First Day of School!
The first day of preschool is a big day for you and your child.
Here are some tips for a successful start to the first day:
The First Day
Wake up early enough so that you and your child don’t have to rush to get to preschool.
Make breakfast for your child and, if possible, sit down to eat together—or at least talk with them as they eat and you get ready.
Review the day’s routine (what preschool will be like, how your child will get to school/come home).
Pack your child’s backpack together.
Plan to stay a little while
Staying for 5-15 minutes on that first morning can help ease the transition.
Together, the two of you can experience the start to the school day.
When you see that your child is comfortable, it is time to leave.
If he/she is having a harder time getting engaged, you may want to ask your child’s teacher to stay with your child as you say good-bye so that when you leave, they can turn to another caring adult for support.
Think about creating a special good-bye routine
For example, you can give your child a kiss on the palm to “hold” all day long. Or, the two of you can sing a special song together before you leave.

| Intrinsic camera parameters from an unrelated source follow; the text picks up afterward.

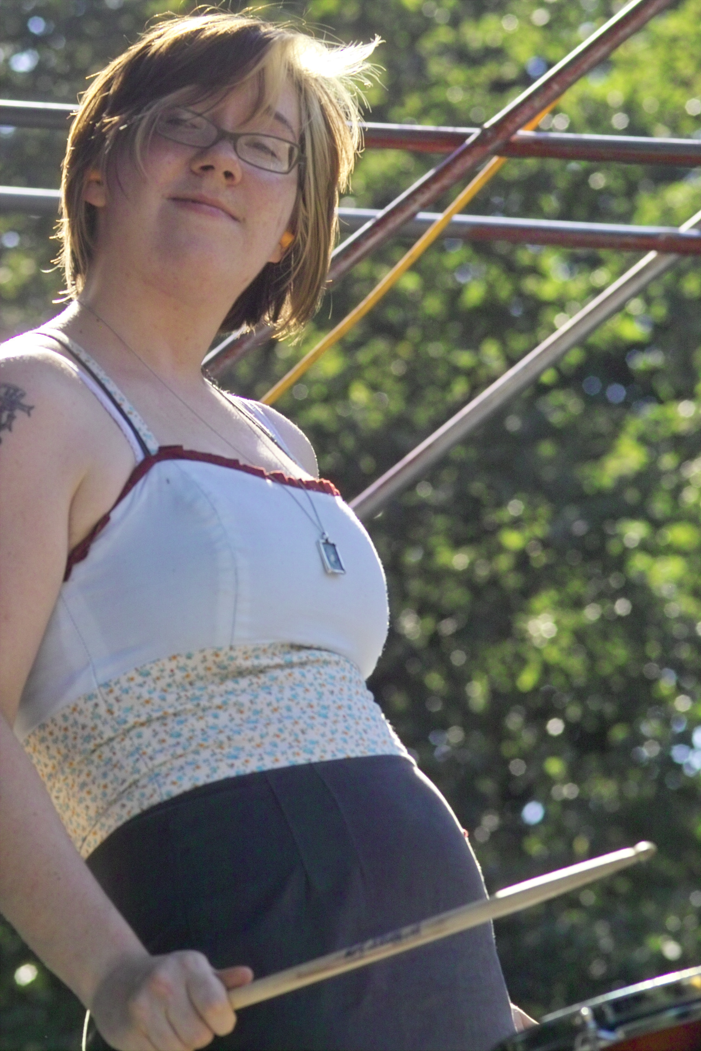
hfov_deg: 7.7
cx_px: 350
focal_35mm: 179
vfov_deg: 11.5
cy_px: 526
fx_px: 5228
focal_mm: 105
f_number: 5.6
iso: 200
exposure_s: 1/350
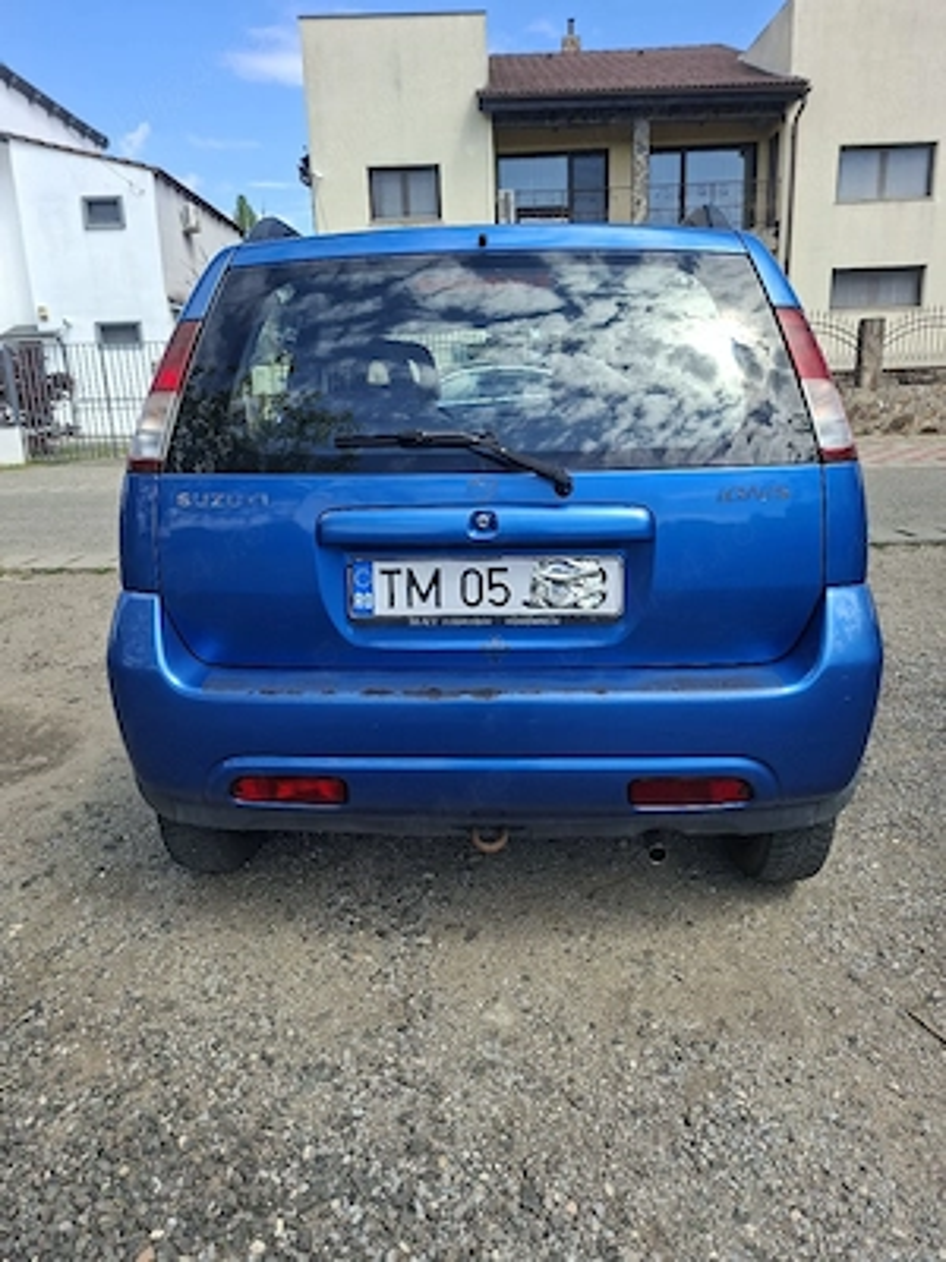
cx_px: 473
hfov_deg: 58.9
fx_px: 838
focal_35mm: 23
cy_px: 631
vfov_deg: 73.9
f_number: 1.8
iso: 50
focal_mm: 5.54
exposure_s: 1/909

Good-bye routines are comforting to children and help them understand and prepare for what will happen next.
Resist the Rescue
Try not to run back in the classroom if you hear your child crying, as upsetting as this can be. This is a big change and your child may, quite understandably, feel sad and a little scared. But if you run back in, it sends the message that they are only okay if you are there and it is likely to prolong your child’s distress and make it harder for them to adapt.
Rest assured, teachers have many years of experience with helping families make the shift to preschool. Instead, you can wait outside the classroom for a few minutes to ensure that all is well, or call the school later in the morning to check in.
Keep your tone positive and upbeat
Children pick up on the reactions of the trusted adults in their lives. So try not to look worried or sad, and don’t linger too long.
Say a quick, upbeat good-bye and reassure your child that all will be well.